The transacting public should feel that, at the end of their visit to the government office on any day, the concern must have been attended to with courtesy. However, there is such a thing as the interrupted processing of your request because some necessary papers are lacking. This, however, is the exception, not the general rule in public service.

Efficient civil service is what the civil service system has been mandated to implement. The civil service system in our country traces its roots way back to September 1900 through Act No. 5 of the Second Philippine Commission during the Commonwealth era. The title alone of that initial law (it has undergone amendments over the years) tells us what it was supposed to be essentially: “An Act for the Establishment and Maintenance of an Efficient and Honest Civil Service in the Philippines.”

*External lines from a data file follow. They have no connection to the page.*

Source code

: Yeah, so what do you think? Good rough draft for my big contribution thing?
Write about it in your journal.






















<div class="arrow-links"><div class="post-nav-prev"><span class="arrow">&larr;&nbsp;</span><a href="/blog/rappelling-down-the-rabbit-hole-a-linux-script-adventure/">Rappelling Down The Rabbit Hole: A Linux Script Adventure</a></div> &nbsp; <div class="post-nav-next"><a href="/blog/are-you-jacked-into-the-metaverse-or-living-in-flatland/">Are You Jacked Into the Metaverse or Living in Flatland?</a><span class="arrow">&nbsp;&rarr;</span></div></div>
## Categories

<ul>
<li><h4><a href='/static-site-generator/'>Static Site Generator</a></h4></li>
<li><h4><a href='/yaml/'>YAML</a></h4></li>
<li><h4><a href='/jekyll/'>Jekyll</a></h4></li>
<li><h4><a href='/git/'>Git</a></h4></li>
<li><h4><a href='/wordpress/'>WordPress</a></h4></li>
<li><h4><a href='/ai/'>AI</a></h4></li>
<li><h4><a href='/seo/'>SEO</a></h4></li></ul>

I emphasize three words in that old title: efficiency, honest, and service. They just about describe what true civil service is.

So much good is accomplished when government offices do their duty. When government bureaucrats do that, efficiency is promoted. Both the public and the government waste no time.

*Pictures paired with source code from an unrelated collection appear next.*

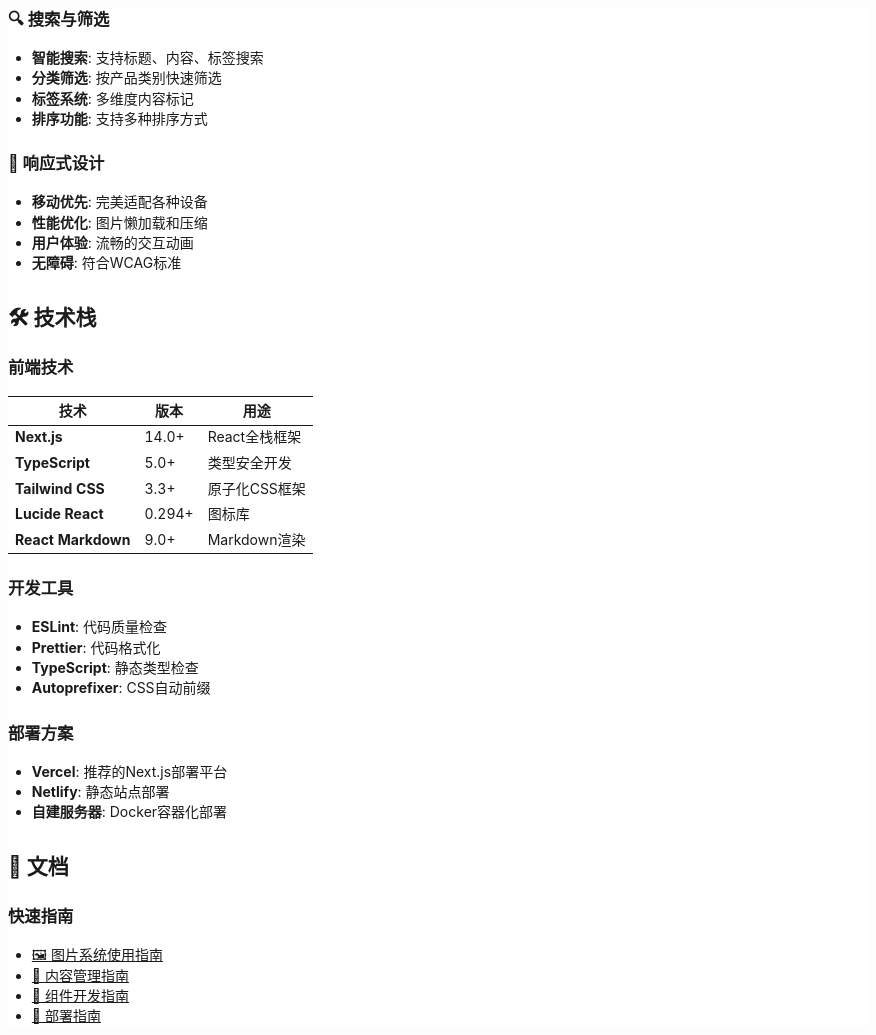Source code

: ### 🔍 搜索与筛选

- **智能搜索**: 支持标题、内容、标签搜索
- **分类筛选**: 按产品类别快速筛选
- **标签系统**: 多维度内容标记
- **排序功能**: 支持多种排序方式

### 📱 响应式设计

- **移动优先**: 完美适配各种设备
- **性能优化**: 图片懒加载和压缩
- **用户体验**: 流畅的交互动画
- **无障碍**: 符合WCAG标准

## 🛠️ 技术栈

### 前端技术

| 技术 | 版本 | 用途 |
|------|------|------|
| **Next.js** | 14.0+ | React全栈框架 |
| **TypeScript** | 5.0+ | 类型安全开发 |
| **Tailwind CSS** | 3.3+ | 原子化CSS框架 |
| **Lucide React** | 0.294+ | 图标库 |
| **React Markdown** | 9.0+ | Markdown渲染 |

### 开发工具

- **ESLint**: 代码质量检查
- **Prettier**: 代码格式化
- **TypeScript**: 静态类型检查
- **Autoprefixer**: CSS自动前缀

### 部署方案

- **Vercel**: 推荐的Next.js部署平台
- **Netlify**: 静态站点部署
- **自建服务器**: Docker容器化部署

## 📖 文档

### 快速指南

- [🖼️ 图片系统使用指南](./docs/images.md)
- [📝 内容管理指南](./docs/content.md)
- [🎨 组件开发指南](./docs/components.md)
- [🚀 部署指南](./docs/deployment.md)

In some countries, people need not even physically visit the government office they are transacting with, unless in exceptional cases where they are required to appear personally. They just do their dealings through email, the post office and private couriers. We have started doing this to some extent, but we need to promote this practice further.

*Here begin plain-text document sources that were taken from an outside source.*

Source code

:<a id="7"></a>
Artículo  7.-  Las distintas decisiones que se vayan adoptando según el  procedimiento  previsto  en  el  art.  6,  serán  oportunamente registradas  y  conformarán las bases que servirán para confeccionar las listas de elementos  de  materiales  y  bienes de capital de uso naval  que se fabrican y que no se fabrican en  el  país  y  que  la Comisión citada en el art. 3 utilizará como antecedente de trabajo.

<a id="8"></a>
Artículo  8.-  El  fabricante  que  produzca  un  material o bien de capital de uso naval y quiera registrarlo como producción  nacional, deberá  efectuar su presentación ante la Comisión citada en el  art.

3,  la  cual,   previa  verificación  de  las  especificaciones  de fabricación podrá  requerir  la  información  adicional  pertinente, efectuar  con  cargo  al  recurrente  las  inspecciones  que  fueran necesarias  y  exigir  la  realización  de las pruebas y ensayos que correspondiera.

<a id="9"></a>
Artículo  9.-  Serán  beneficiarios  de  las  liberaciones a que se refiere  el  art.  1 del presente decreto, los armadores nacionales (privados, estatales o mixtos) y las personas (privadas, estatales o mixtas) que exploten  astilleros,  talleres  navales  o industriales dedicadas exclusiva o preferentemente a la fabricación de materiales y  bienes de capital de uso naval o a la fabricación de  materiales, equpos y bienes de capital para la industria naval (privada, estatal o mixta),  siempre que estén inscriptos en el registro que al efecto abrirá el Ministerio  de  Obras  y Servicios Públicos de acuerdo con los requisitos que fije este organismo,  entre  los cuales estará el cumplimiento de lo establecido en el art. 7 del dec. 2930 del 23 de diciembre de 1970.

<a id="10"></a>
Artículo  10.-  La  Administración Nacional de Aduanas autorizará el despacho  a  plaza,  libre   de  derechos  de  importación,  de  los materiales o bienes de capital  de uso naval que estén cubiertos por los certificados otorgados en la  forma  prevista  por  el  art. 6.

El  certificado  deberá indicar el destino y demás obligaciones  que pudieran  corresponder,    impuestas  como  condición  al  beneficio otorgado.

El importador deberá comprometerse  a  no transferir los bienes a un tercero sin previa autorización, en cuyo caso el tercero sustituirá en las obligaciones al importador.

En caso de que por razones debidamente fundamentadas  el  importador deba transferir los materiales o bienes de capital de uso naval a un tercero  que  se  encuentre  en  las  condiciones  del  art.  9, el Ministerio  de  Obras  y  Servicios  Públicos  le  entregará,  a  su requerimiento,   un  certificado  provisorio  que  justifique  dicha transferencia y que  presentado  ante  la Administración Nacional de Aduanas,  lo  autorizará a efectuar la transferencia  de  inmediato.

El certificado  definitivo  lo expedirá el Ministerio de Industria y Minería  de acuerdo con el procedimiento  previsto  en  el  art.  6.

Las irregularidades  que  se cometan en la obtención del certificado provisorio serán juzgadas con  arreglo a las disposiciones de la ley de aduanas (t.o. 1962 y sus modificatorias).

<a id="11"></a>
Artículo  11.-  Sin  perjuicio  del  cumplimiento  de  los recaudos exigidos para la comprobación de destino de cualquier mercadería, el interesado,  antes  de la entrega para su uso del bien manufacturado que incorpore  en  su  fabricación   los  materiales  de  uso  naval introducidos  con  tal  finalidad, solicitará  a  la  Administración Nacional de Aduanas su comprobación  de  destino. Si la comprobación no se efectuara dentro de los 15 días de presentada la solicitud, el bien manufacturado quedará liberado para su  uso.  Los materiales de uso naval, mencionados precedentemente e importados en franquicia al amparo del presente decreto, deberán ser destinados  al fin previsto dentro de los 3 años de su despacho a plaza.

Those countries are able to do this with optimal effect (resulting in high trust ratings for themselves coming from their own citizens) because their government offices try continuously to minimize the papers they require you to attach to your transactions, and that incidentally is what is meant by fighting red tape whenever and however you can.

The practice of using email, the post office or private couriers also contributes to fewer anomalies because of the reduced contact between government functionaries and the public who need their intervention.

Aside from efficiency, the civil service system is meant to provide HONEST service to the public. Honesty is learned from early childhood and within the family. At an early age, the basic pillars of honesty must have been established so that there is something to build on.

For adults, education in honesty can continue through the implementation of ethical standards applicable to their respective offices, and which in our country the head of the department is responsible for — under the Rules Implementing the Code of Conduct and Ethical Rules for Public Officials and Employees — to ensure are taught to all within the department.

It is my belief that all government offices in all branches should regularly teach value formation and development to their personnel. This is the kind of formation designed to foster and maintain honesty among civil servants and must include incentives for being honest, such as recognition, promotion and possibly financial incentives.

Efficiency and honesty are the twin bastions that define what “service” in civil service means. True, during the Commonwealth, and still true today.

Those who apply for government positions these days – and I understand there are many of them – should remember that public office is a call to serve and not merely a stable job with a reasonable salary.

Public service is demanding but fulfilling if done with integrity. A public served well by the government develops trust in it, and this is good for the country and its people.